Le même jour, un rapport de l'Organisation pour les droits de l'Homme et la démocratie en Afghanistan (AHRDO) dénonçait la duplicité des autorités et notamment le "jeu politique cynique" du gouvernement, qui épouse plus selon lui la cause des femmes pour "continuer à recevoir" de l'aide internationale qu'en raison d'un "engagement authentique et sans réserve".
"En pratique", s'indigne l'AHRDO, "les demandes des éléments extrémistes résidant au palais présidentiel, particulièrement celles des institution judiciaires et des Oulémas, l'emportent toujours sur celles de la communauté internationale."
Epouser son violeur
Une loi contre les violences faites aux femmes en Afghanistan a bien été adoptée en 2009, mais elle reste encore trop peu utilisée par la police et la justice, soulignait l'ONU en novembre dernier.
Le cas de Gulnaz, une Afghane d'environ 20 ans, a récemment fait la une de la presse mondiale. Condamnée à 3, puis 12 ans de prison pour avoir dénoncé le mari de sa cousine, qui l'avait violée, la jeune femme avait finalement été graciée en décembre après avoir passé deux années derrière les barreaux. En prononçant sa grâce, les responsables judiciaires afghans avaient toutefois recommandé qu'elle épouse son violeur, pour lui éviter d'être en danger après sa libération. Son sort reste encore incertain.

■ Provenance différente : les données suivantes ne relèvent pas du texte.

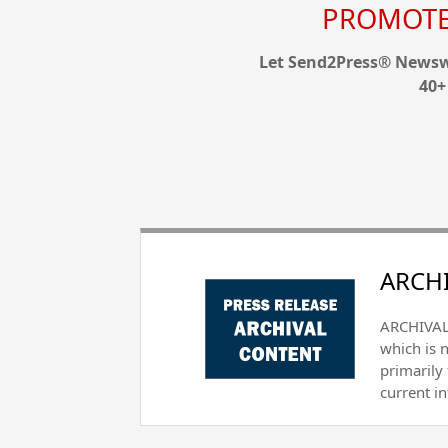
PROMOTE 
Let Send2Press® Newswi
40+
ARCHI
ARCHIVAL 
which is 
primarily
current i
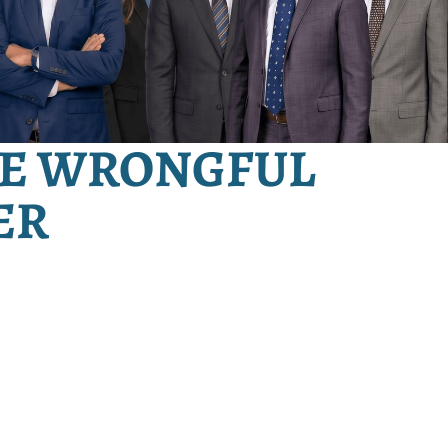
E WRONGFUL
ER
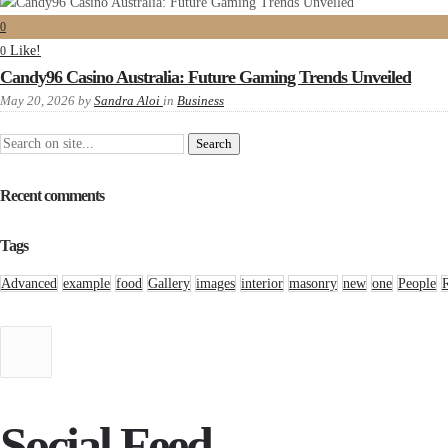
0
Like!
0
Candy96 Casino Australia: Future Gaming Trends Unveiled
May 20, 2026
by
Sandra Aloi
in
Business
Recent comments
Tags
Advanced
example
food
Gallery
images
interior
masonry
new
one
People
Social Feed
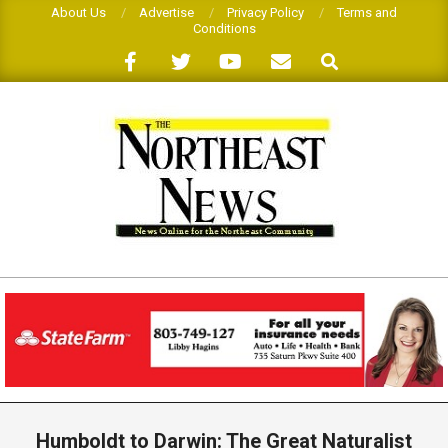
Skip
About Us
Advertise
Privacy Policy
Terms and
Conditions
to
Search
content
THE
NORTHEAST
NEWS
Primary
Navigation
Humboldt to Darwin: The Great Naturalist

Attirer les faveurs des talibans
Selon l'ONG Oxfam, 87% des Afghanes affirment avoir subi des violences physiques, sexuelles ou psychologiques ou un mariage forcé. Nombre d'ONG redoutent que les droits des femmes afghanes ne fassent les frais d'un éventuel futur retour au pouvoir des talibans, avec qui M. Karzaï et les Occidentaux, sur le départ, tentent de négocier la paix.
Selon plusieurs observateurs, la vision rigide de la cause féminine par les autorités, au-delà de leurs convictions personnelles, est une des manières employées pour s'attirer les faveurs des rebelles.